In a chapter entitled "Social Problems in the Forest", written in the summer of 1914, the doctor-philosopher addresses the "labour problem" in the French colony. His observations are worth quoting and reflecting on. They highlight themes that seem very relevant to our world as it lurches from one economic convulsion to another, and as growing numbers of people ask fundamental questions about the economic system we have come to regard as normal.
The doctor introduces the "problem" as it presents itself to the European:
"People imagine in Europe that as many labourers as are wanted can always be found among the savages, and secured for very small wages. The real fact is the very opposite."
Schweitzer's frequent use of the term "savages" may be jarring to modern readers, but it is worth seeing beyond the crudeness of language to the wider points he is making.
"This [lack of labourers] comes from their laziness, people say; but is the negro really so lazy? Must we go a little deeper into the problem?"

**Given material:**
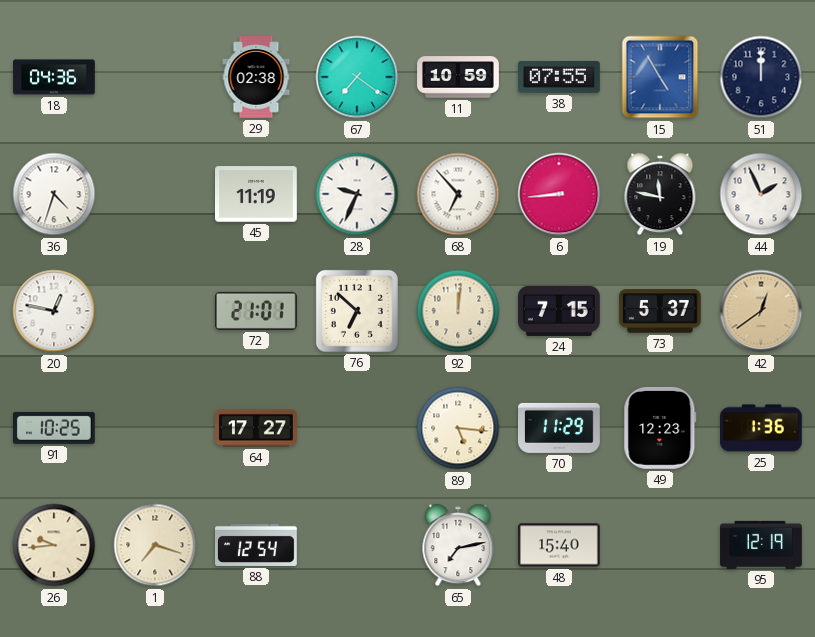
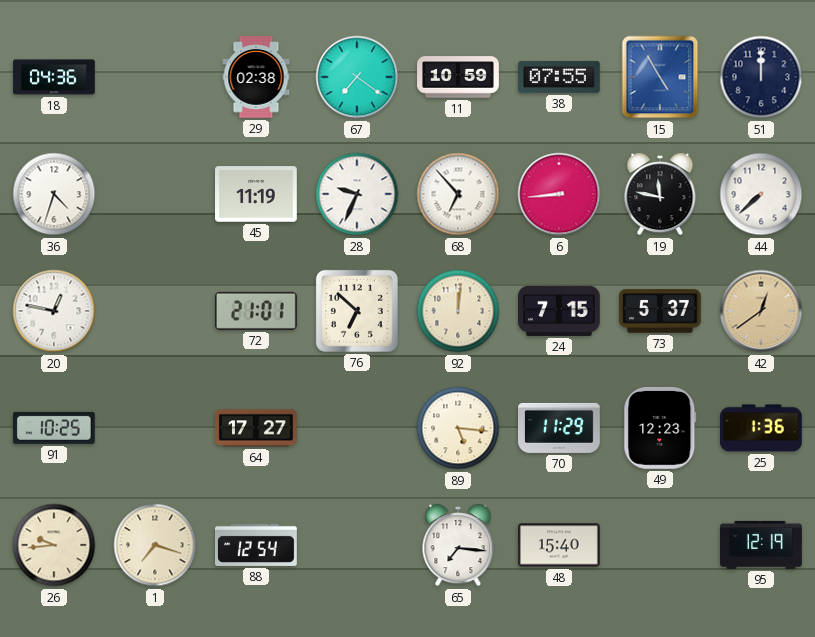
44: 1:56 -> 7:38
65: 7:13 -> 7:16
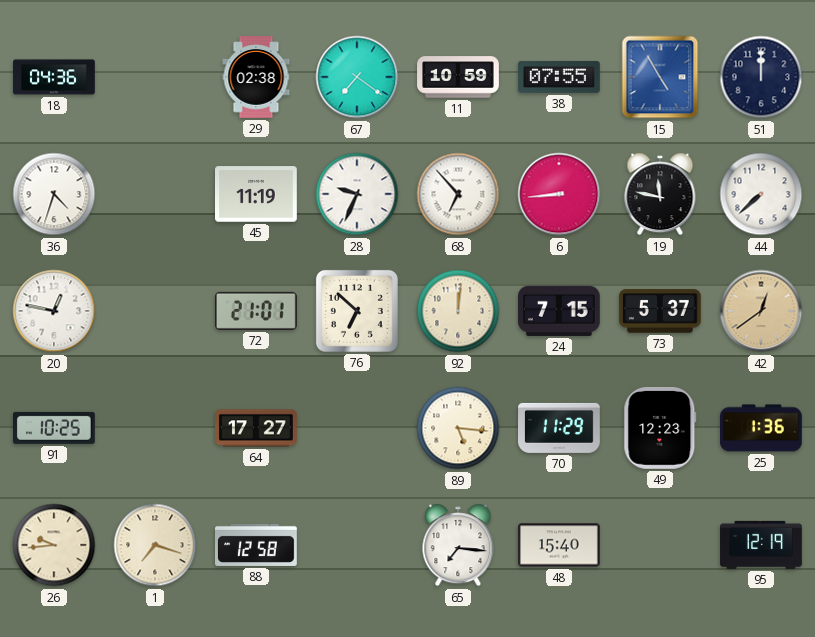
88: 12:54 -> 12:58
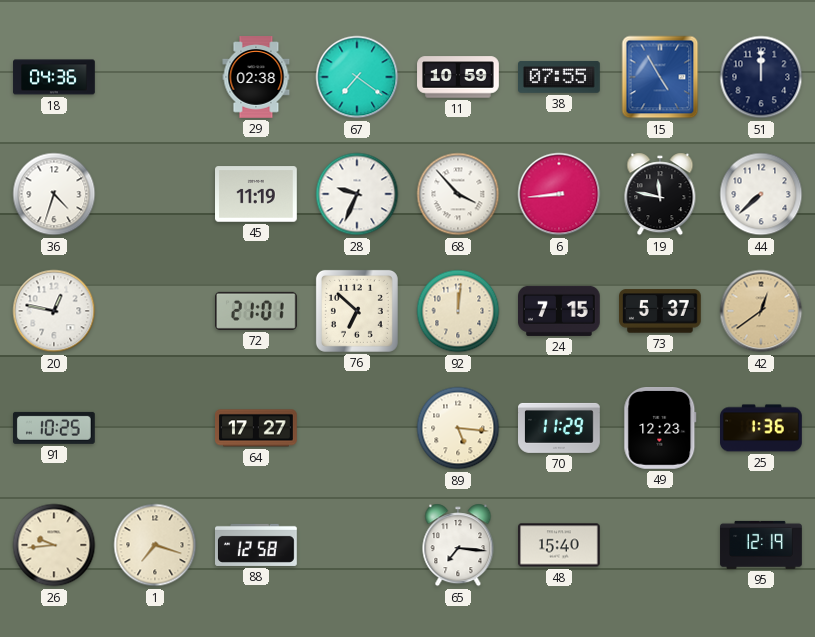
68: 6:53 -> 3:53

**Requests:**
1. Transcribe the part of the passage on Schweitzer's labour problem that opens with the words containing "In a chapter" and closes with "regard as normal.".
2. In the passage on Schweitzer's labour problem, leave out the two long passages quoted from the doctor's chapter. List every word or phrase that the remaining commentary places in quotation marks.

**Answers for the exercise:**
1.
In a chapter entitled "Social Problems in the Forest", written in the summer of 1914, the doctor-philosopher addresses the "labour problem" in the French colony. His observations are worth quoting and reflecting on. They highlight themes that seem very relevant to our world as it lurches from one economic convulsion to another, and as growing numbers of people ask fundamental questions about the economic system we have come to regard as normal.

2.
- "Social Problems in the Forest"
- "labour problem"
- "problem"
- "savages"